You People: A Graphic Look at Hispanic Stereotypes
Maria Matos (CFA’04,’07) and other master’s students display work in CFA shows
Maria Matos had never heard the phrase “you people” until she came from Puerto Rico to Boston as a BU freshman seven years ago — and she vividly recalls the first time she heard someone use it. A few years into her studies, Matos (CFA’04,’07) realized that it had become part of her own vocabulary too.
“I’ve caught myself going up to someone that cleans the streets,” she says, “and automatically speaking Spanish to them because I assume they’re Hispanic.”
It’s something, she says, she’s not proud of — something, she says, that makes her feel horrible.

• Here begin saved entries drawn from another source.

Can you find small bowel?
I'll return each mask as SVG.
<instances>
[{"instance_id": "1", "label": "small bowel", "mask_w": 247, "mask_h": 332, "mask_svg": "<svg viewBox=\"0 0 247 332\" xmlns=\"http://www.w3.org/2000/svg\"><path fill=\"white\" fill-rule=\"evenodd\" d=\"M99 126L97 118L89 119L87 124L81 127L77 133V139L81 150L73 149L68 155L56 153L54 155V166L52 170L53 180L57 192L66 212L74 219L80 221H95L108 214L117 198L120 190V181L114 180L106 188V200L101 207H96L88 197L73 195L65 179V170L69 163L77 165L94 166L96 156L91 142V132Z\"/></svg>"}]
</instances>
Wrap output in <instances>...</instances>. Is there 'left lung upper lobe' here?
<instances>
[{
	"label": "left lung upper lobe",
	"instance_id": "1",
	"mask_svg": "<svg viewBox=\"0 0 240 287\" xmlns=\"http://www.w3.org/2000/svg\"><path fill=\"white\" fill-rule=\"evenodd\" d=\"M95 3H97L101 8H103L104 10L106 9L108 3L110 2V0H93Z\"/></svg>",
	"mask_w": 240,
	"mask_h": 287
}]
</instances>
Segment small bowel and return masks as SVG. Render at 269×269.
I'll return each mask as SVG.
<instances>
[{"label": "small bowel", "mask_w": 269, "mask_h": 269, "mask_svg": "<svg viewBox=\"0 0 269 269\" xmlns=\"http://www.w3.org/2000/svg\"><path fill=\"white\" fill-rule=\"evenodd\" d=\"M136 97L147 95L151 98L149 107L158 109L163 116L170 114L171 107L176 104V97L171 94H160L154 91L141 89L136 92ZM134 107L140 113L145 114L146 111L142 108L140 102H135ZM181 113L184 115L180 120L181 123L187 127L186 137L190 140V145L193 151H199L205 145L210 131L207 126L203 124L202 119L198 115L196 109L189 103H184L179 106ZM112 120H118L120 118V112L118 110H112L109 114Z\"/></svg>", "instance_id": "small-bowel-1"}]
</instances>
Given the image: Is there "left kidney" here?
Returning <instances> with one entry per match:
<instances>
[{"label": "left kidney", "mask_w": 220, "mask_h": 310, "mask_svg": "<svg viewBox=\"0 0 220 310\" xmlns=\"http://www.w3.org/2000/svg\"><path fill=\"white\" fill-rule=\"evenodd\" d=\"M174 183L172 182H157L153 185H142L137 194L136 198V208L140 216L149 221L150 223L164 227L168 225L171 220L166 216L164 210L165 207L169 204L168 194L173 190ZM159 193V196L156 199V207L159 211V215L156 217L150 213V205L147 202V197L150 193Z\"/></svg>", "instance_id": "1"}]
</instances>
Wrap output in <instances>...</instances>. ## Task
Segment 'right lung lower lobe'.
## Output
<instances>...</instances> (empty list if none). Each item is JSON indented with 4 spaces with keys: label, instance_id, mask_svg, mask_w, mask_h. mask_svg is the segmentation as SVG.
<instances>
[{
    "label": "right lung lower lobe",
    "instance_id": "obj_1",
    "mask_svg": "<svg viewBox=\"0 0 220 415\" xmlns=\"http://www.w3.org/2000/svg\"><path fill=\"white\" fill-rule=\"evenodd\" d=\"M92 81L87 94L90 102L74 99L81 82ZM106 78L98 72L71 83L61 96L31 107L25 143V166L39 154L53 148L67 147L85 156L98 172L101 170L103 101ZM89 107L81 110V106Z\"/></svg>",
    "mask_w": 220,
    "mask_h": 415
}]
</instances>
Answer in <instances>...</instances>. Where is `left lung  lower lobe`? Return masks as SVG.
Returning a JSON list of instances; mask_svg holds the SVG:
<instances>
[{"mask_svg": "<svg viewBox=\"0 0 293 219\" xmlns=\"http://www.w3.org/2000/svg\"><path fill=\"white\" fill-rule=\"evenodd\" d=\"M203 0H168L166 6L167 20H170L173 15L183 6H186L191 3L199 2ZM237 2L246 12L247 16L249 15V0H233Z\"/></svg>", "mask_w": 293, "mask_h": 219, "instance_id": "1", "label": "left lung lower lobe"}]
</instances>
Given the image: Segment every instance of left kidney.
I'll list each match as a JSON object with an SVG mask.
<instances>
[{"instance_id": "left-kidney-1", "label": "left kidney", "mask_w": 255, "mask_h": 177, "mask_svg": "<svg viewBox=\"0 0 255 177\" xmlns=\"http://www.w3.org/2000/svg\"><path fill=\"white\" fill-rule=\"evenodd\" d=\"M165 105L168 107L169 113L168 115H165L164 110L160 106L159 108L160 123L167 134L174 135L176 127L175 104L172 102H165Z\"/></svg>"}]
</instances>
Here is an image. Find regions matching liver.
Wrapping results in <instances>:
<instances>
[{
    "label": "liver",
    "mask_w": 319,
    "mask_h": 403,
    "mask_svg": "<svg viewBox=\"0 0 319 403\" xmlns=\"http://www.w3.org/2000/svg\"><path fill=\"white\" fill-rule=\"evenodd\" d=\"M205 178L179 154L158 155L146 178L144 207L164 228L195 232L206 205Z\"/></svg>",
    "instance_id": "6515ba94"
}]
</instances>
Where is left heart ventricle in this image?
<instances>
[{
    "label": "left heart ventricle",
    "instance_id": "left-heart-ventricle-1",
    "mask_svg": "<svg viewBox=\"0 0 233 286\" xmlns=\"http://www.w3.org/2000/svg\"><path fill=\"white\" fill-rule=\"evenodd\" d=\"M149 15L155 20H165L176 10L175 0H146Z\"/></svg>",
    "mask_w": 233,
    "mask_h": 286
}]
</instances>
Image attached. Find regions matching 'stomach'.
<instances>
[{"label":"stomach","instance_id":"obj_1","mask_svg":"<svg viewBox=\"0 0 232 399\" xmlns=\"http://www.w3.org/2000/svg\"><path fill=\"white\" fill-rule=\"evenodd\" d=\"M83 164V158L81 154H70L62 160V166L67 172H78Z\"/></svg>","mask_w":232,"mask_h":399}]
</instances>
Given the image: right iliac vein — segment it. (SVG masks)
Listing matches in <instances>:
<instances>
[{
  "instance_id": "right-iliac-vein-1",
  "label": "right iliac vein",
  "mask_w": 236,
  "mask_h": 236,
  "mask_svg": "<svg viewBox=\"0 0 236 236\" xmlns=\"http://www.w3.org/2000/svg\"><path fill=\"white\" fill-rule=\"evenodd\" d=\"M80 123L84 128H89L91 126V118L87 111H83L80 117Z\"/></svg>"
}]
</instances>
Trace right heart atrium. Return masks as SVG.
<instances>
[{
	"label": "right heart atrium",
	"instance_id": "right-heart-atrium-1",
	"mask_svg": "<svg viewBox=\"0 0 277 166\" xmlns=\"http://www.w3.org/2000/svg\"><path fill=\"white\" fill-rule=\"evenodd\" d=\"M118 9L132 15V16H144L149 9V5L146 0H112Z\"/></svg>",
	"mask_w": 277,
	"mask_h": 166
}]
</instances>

So when she had to choose a thesis project at the end of her graphic design master’s program, she decided to focus on Hispanic stereotypes in American culture.
“I wanted to find a way to express how I felt about stereotypes,” Matos says. “I wanted something blunt and in-your-face.”
She designed a series of six posters, each exploring a different stereotype or her interpretation of a stereotype and called her project “You People.”
Matos and the other MFA candidates at the College of Fine Arts have had their master’s projects displayed at three of Boston University’s art galleries since April; all the shows close this weekend. The MFA Painting Exhibition is at the 808 Gallery, 808 Commonwealth Ave.; the MFA Graphic Design Exhibition is at the BU Art Gallery at the Stone Gallery, 855 Commonwealth Ave.; and the MFA/BFA Art Education Exhibition is at the Commonwealth Gallery, 855 Commonwealth Ave.